The whispering grew a hit louder. I turned a motherly frown on them, and the noise obediently abated. Pleased with my success, I wandered around the room, discovering a coat closet filled with old newspapers, boxes of curled photographs, a quantity of dried rubber cement bottles, and a small, inky hole that proved to be a darkroom in all senses of the word. It also proved to be the source of the garbage can aroma. I now knew the confines of my domain, for better or worse.
I was sitting at the desk with an old newspaper when a box on the wall above my head began to crackle. After a moment of what sounded like cellophane being crumpled, a voice emerged.
“Mrs. Malloy, I have neither your attendance list for first period, nor your blue slips. I must have them at the beginning of each period.” Miss Don, or Frosty the Snowman.
I gazed at the box. “So?”
“So I must have them, Mrs. Malloy.”
Good heavens, the thing worked both ways. I wondered if she could see me from her mountaintop aerie as well. “I’ll send them to the office,” I called with a compliant expression, just in case. The box squawked in reply, then fell silent.

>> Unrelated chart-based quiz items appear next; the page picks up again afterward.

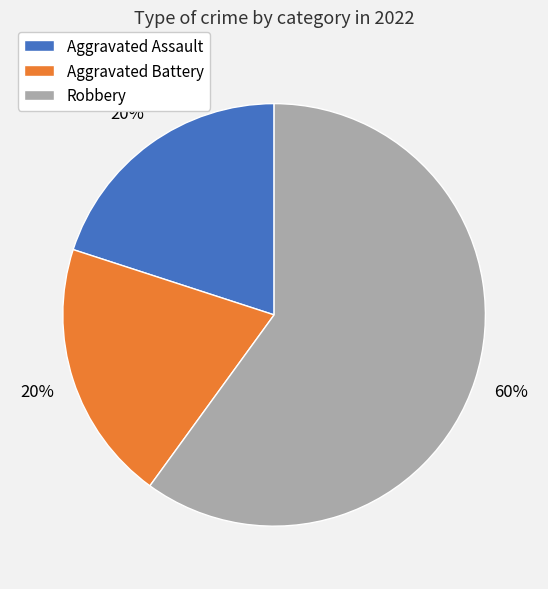

Does Robbery account for over 50% of the chart?

Yes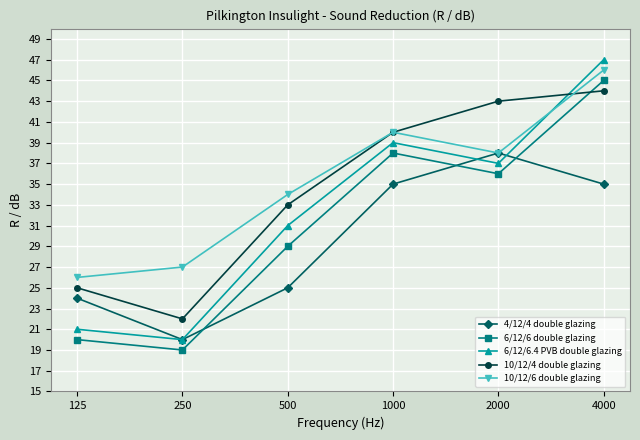

True or false: 10/12/6 double glazing and 6/12/6 double glazing intersect in this chart.

False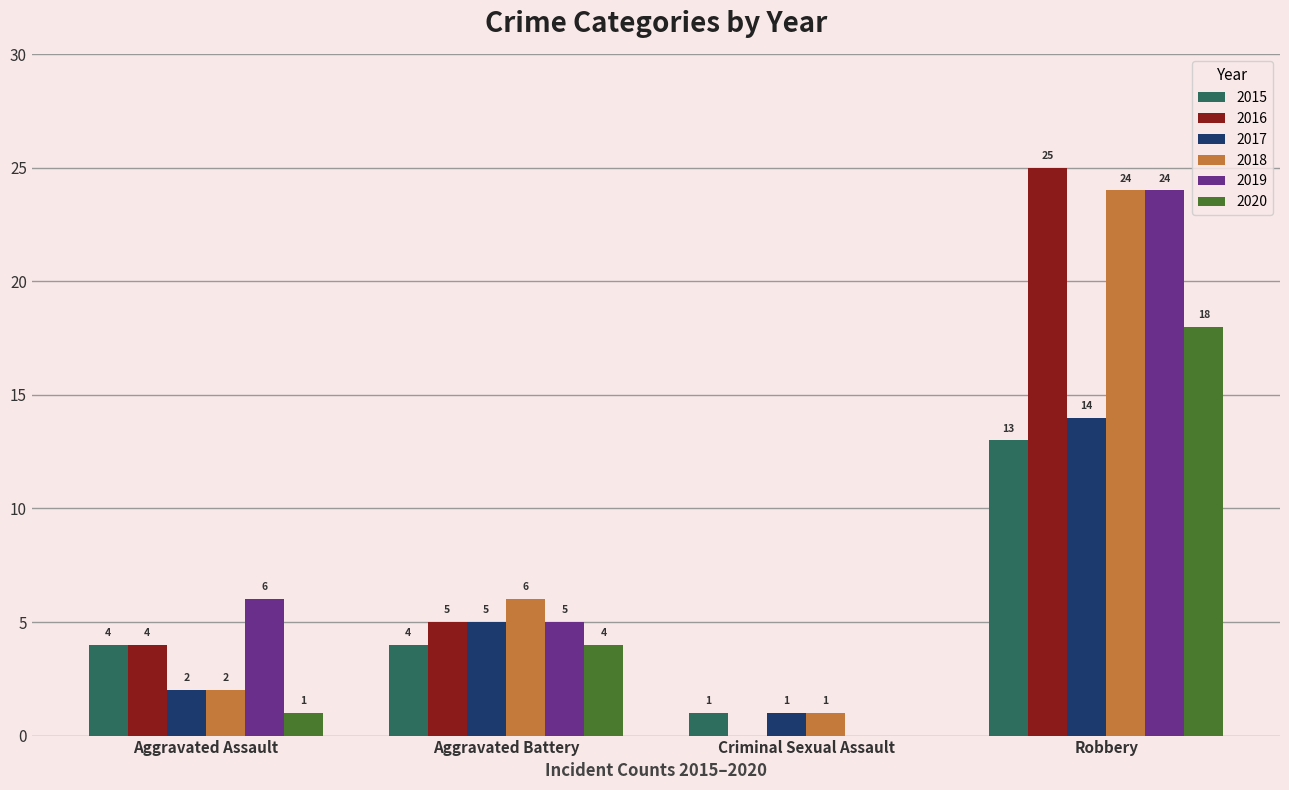

Reading left to right, list all the values displayed in this chart.

2015: 4	4	1	13
2016: 4	5	0	25
2017: 2	5	1	14
2018: 2	6	1	24
2019: 6	5	0	24
2020: 1	4	0	18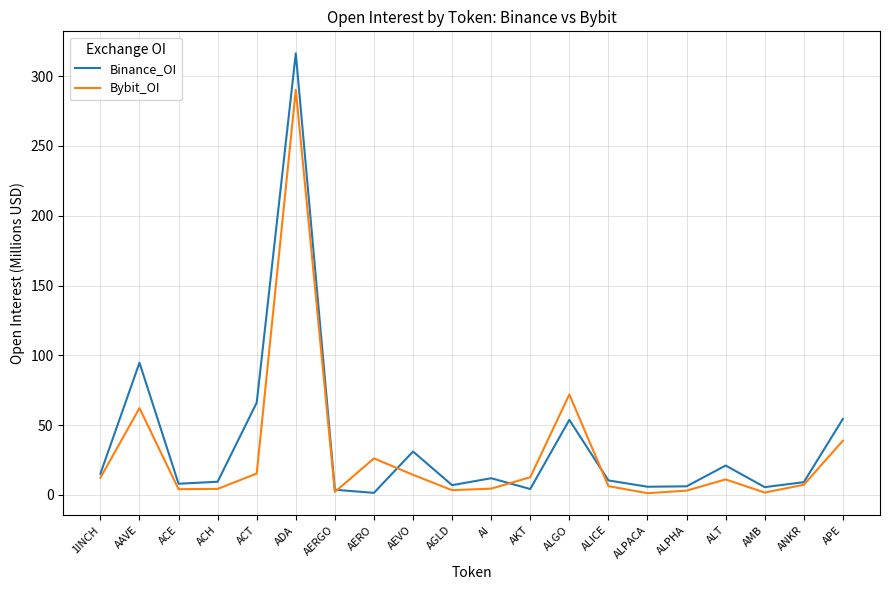

Is the value of Bybit_OI at AMB greater than the value of Binance_OI at AGLD?

No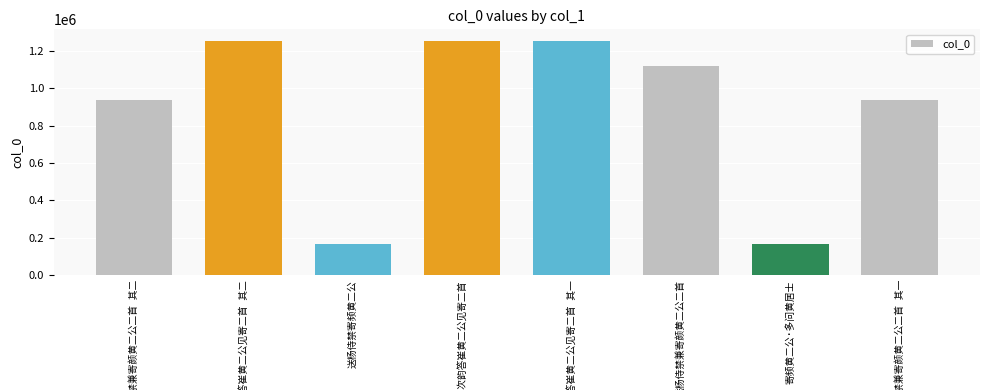

How many data points are less than 1119028?

4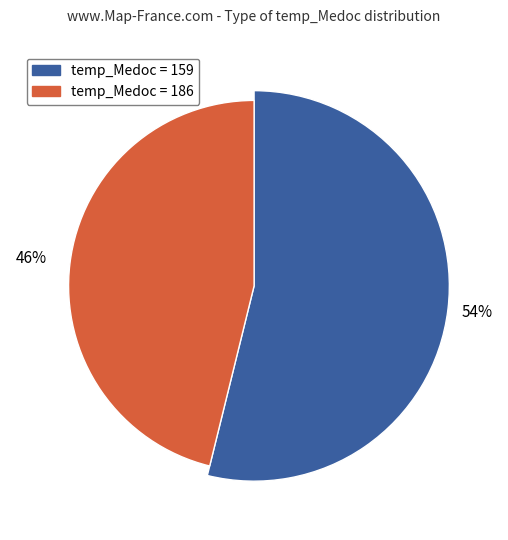

Which has a higher value, 186 or 159?

159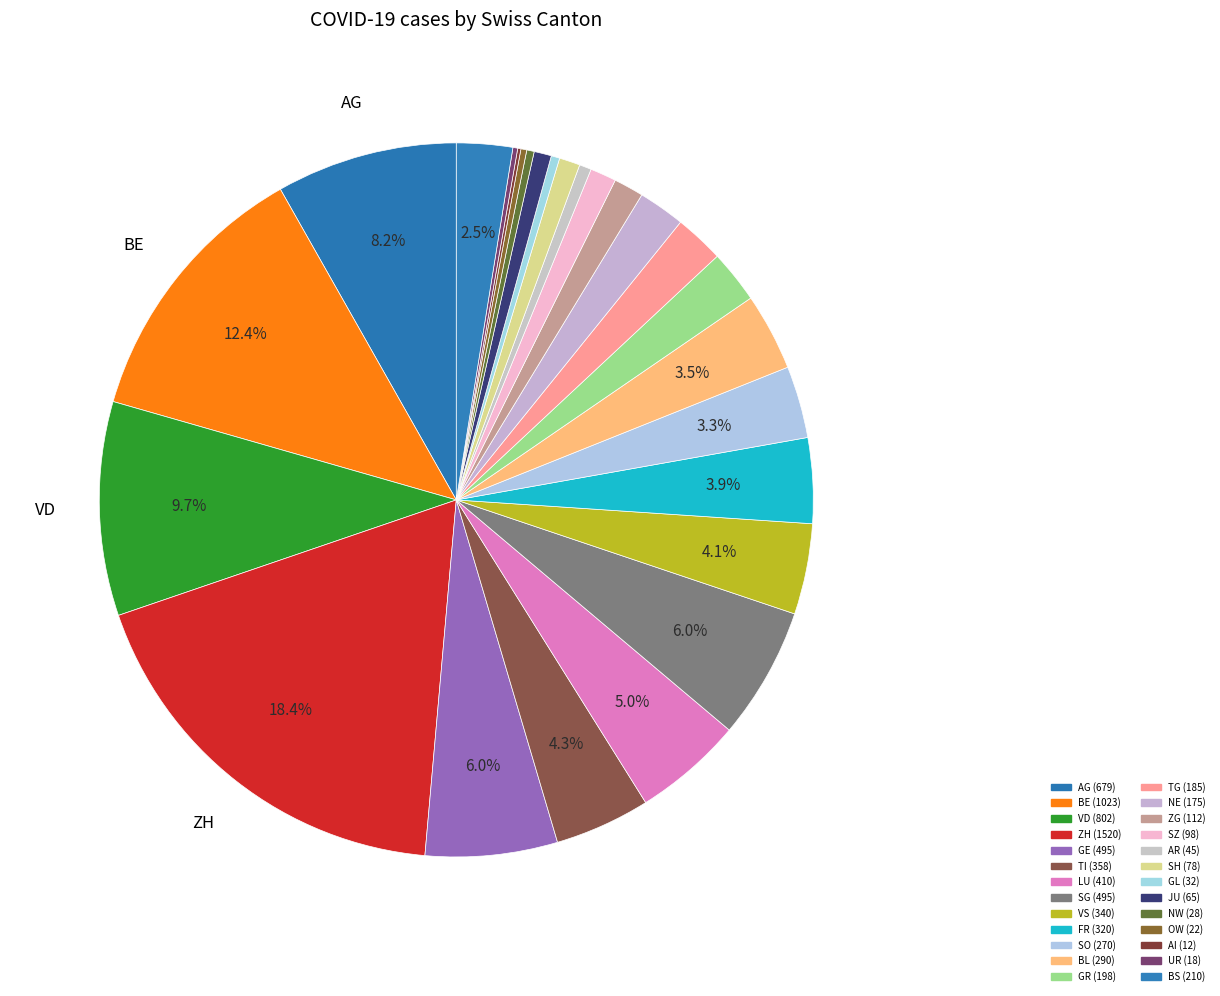

What is the largest slice in the pie chart?

ZH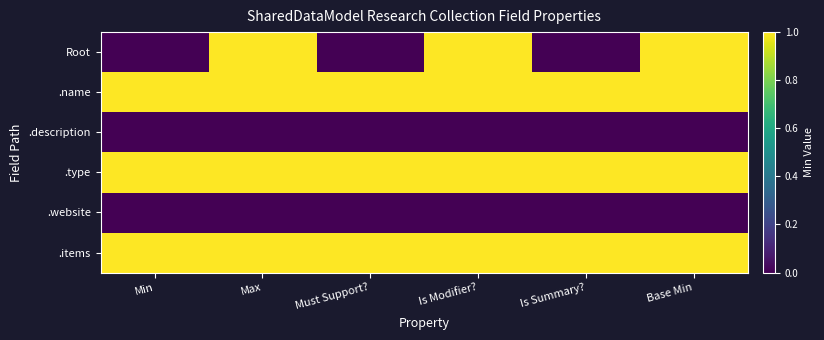

At which category is the sum across all series the highest?

Max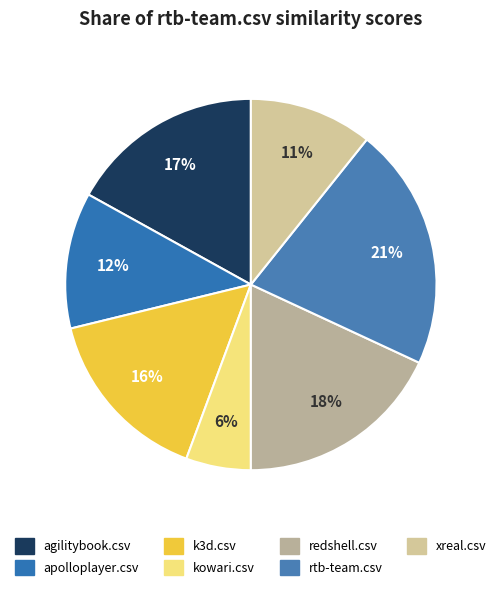

How many segments does this pie chart have?

7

Pudge waved a paper at me and left the room. Hoping she knew what she was up to, I returned to an article on the chances of a district championship in football, complete with photographs of neckless boys squinting into the sun, but nevertheless optimistic.
On the last page, I found a photograph of Robed Redford himself. The caption below informed me that this was the new assistant coach, Jerry Finley. He thought the chances for a championship were good if the boys worked hard during practice, perfected their passing game, and gave the team their personal best. He was delighted to be at Farberville High and proud of the Falcons. His hobbies included water-skiing and Chinese cooking. When not on the gridiron, he would be found teaching general science and drivers’ ed, or supervising study hall in the cafeteria.
Or dimpling at Miss Hart, I amended to myself
The bell rang, and the class departed with the stealth of a buffalo herd. Their replacements looked remarkably similar. I tossed the attendance book to a weedy boy with glasses, made the same announcement about immediate goals, and even managed to send my attendance slip to the office before the box crackled at me.